→ **GIVEN RECORDS**:
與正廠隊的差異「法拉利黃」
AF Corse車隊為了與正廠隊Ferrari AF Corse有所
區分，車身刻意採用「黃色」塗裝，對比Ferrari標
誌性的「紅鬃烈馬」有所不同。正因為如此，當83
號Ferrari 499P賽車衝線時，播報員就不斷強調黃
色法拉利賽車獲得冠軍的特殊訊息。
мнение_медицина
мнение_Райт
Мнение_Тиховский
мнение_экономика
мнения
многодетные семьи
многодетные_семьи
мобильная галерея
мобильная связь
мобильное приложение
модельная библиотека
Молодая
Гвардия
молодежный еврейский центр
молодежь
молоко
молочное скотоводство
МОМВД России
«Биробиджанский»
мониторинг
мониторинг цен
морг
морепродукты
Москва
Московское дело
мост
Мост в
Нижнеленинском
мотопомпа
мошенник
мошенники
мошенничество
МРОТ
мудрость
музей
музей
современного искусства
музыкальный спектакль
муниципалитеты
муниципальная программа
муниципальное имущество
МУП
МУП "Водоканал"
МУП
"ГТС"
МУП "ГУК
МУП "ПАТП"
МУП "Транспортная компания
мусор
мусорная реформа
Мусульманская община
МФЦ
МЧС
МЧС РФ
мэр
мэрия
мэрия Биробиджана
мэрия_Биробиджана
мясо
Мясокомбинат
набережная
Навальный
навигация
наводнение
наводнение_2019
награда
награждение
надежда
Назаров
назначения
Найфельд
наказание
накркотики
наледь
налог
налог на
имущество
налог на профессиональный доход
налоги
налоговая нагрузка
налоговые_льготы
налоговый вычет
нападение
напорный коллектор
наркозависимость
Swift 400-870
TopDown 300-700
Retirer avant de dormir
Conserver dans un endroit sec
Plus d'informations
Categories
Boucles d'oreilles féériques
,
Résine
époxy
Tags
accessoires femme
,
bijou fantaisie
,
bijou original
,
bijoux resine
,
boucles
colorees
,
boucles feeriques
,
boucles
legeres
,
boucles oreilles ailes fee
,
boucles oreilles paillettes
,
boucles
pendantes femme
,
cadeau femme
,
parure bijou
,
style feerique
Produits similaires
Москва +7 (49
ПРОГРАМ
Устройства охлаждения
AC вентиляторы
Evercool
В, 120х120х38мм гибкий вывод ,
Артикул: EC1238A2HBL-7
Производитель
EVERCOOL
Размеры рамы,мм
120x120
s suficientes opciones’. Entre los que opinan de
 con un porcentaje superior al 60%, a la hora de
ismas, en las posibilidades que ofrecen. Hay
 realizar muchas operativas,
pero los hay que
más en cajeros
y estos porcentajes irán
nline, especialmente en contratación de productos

→ **ABOUT THIS TASK**: Wherever the word "мобильная" appears in a line of the data above, copy that line.

→ **YOUR RESPONSE**:
мобильная галерея
мобильная связь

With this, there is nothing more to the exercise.